Prussian Army commander

Kaspar Ernst von Schultze (also Casper Earnest von Schultze) (18 October 1691 in Berlin – 2 December 1757 in Breslau) was a Lieutenant General of infantry in the Prussian Army, commander of the Breslau fortress, and director of the royal riding academy in Liegnitz. He was also the heir of the family estates at Mahlen (today Wisznia Mała) in the Silesian county of Trebnitz. He fought in the wars of Spanish and Austrian succession, the Great Northern War, and the Seven Years' War. He served in the Prussian army under three monarchs: Frederick I, Frederick William I, and Frederick II. His name was included in 1851 on the Equestrian statue of Frederick the Great honoring the men considered to be the founders of the modern Prussian state.

==Family and character==
At his birth, his father served in the Prussian military. Schultze was educated at the Joachimsthaler Gymnasium in Berlin and then at the universities of Halle, Jena and Wittenberg. At each he acquired advanced knowledge useful in his military career. He was considered a Renaissance man, much like his king, and spoke Latin, French, Italian and some Spanish. He traveled widely in royal service, and had visited most of the territories of the Holy Roman Empire.

He married in 1728 with Anna Elisabeth Krielen (Kriehl) (1712-14 February 1788) from Brandenburg. They had two surviving children:
- Juliana Beate Sophie (died 1752)
- Christoph Johann (died 1786) ∞ 30 May 1757 Freiin 'Eleonora Sennia Friedrica von Rottwitz

In acknowledgement of his service, he was raised to the nobility with his step brother, Friedrich Böning von Schulze. His brother died in 1786 as a pensioned colonel of the Infantry Regiment No. 5.

==Military career==
The Chief of the Artillery, Margrave Albert Frederick of Brandenburg-Schwedt noticed his talent, and in 1707 Schultze joined the Artillery corps. There he came to the notice of the future king, Friedrich Wilhelm I, who made him and subaltern in the Life Regiment. With this regiment, he fought in the War of Spanish Succession, especially at the Battle of Malplaquet and in the Siege of Bouchain in 1711.

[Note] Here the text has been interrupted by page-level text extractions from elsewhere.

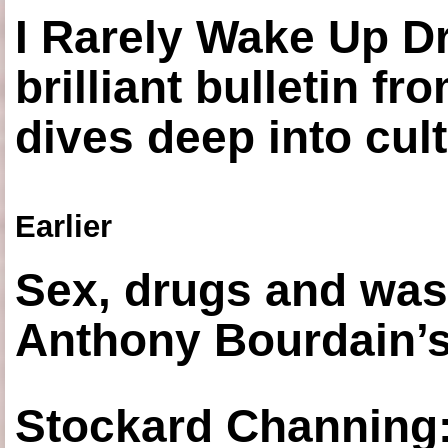
I Rarely Wake Up D
brilliant bulletin fr
dives deep into cul
Earlier
Sex, drugs and was
Anthony Bourdain’s
Stockard Channing: ‘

On 13 January 1714, he was promoted to Fähnrich of the Infantry Regiment No. 2 (Jung-Dönhoff). In the Pomerania campaign of the Great Northern War (1715-1716, he fought at Stralsund and was promoted to lieutenant on 28 January 1716; 3 January 1723, staff captain of Infantry Regiment Nr. 28 (Mosel) and, quickly, on 5 June 1723, he received his own company. On 20 July 1730, he was also named as regional captain for Fischhausen (Prussia). In this position, he recruited 50 officers and more than 4000 soldiers for the Prussian army.

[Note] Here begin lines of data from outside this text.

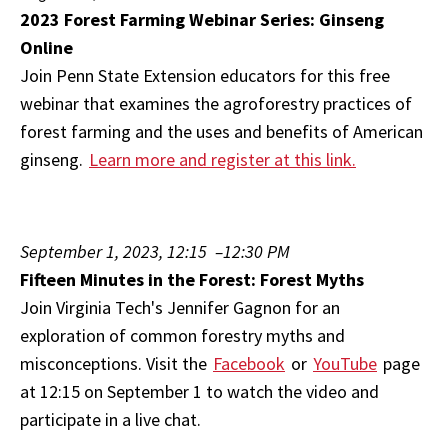
2023 Forest Farming Webinar Series: Ginseng
Online
Join Penn State Extension educators for this free
webinar that examines the agroforestry practices of
forest farming and the uses and benefits of American
ginseng.
Learn more and register at this link.
September 1, 2023, 12:15 –12:30 PM
Fifteen Minutes in the Forest: Forest Myths
Join Virginia Tech's Jennifer Gagnon for an
exploration of common forestry myths and
misconceptions. Visit the
Facebook
or
YouTube
page
at 12:15 on September 1 to watch the video and
participate in a live chat.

In 1732, the Crown Prince Frederick became his colonel. On 25 July 1738, he was promoted to Major, and, when Frederick formed his own Life Guard Regiment, the Prince named Schultze as lieutenant colonel of the first battalion. With the Life Guards, he fought on 10 April 1741 at the Battle of Mollwitz, where he was wounded by cannon shot and his horse, killed. On 18 May 1743, he was promoted to colonel and received command of the first and second battalions of Frederick's Life Guard. In the Second Silesian war, part of the War of Austrian Succession, he was commander of the fortress at Meissen. On 30 May 1747, he was promoted to major general and made commandant of the Breslau fortress as well as overseer of the Royal Riding Academy in Liegnitz. In the same year he received his own regiment, Infantry Regiment Nr. 29.

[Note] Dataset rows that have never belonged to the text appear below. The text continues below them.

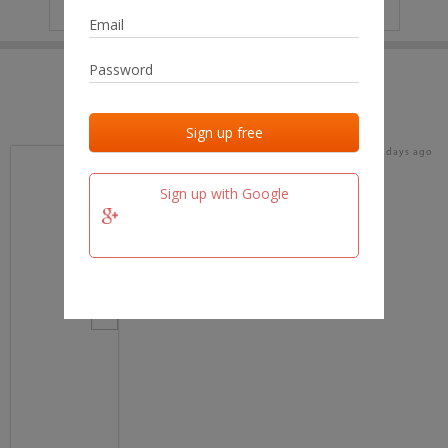
IP
No data
Last activities
Last added
Last checked
16 days ago
team.fm
Sign up with Google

With the outbreak of the Seven Years' War, he remained in Breslau, named lieutenant general in March 1757. During the Battle of Breslau on 22 November 1757, he led a brigade into battle and was shot through his left breast, badly wounded. He remained on his horse, leading his troops, until the animal was itself shot. Despite his own injuries, he mounted five additional horses; the horses were all killed and eventually he collapsed. He was carried to the house of Prince Ferdinand in Breslau, and there the ball was extracted, but he died of his wound two weeks later. He was buried at the evangelical church with little fanfare. In 1851, Frederick William IV included his name on the Equestrian statue of Frederick the Great, among the founders of the modern Prussian state.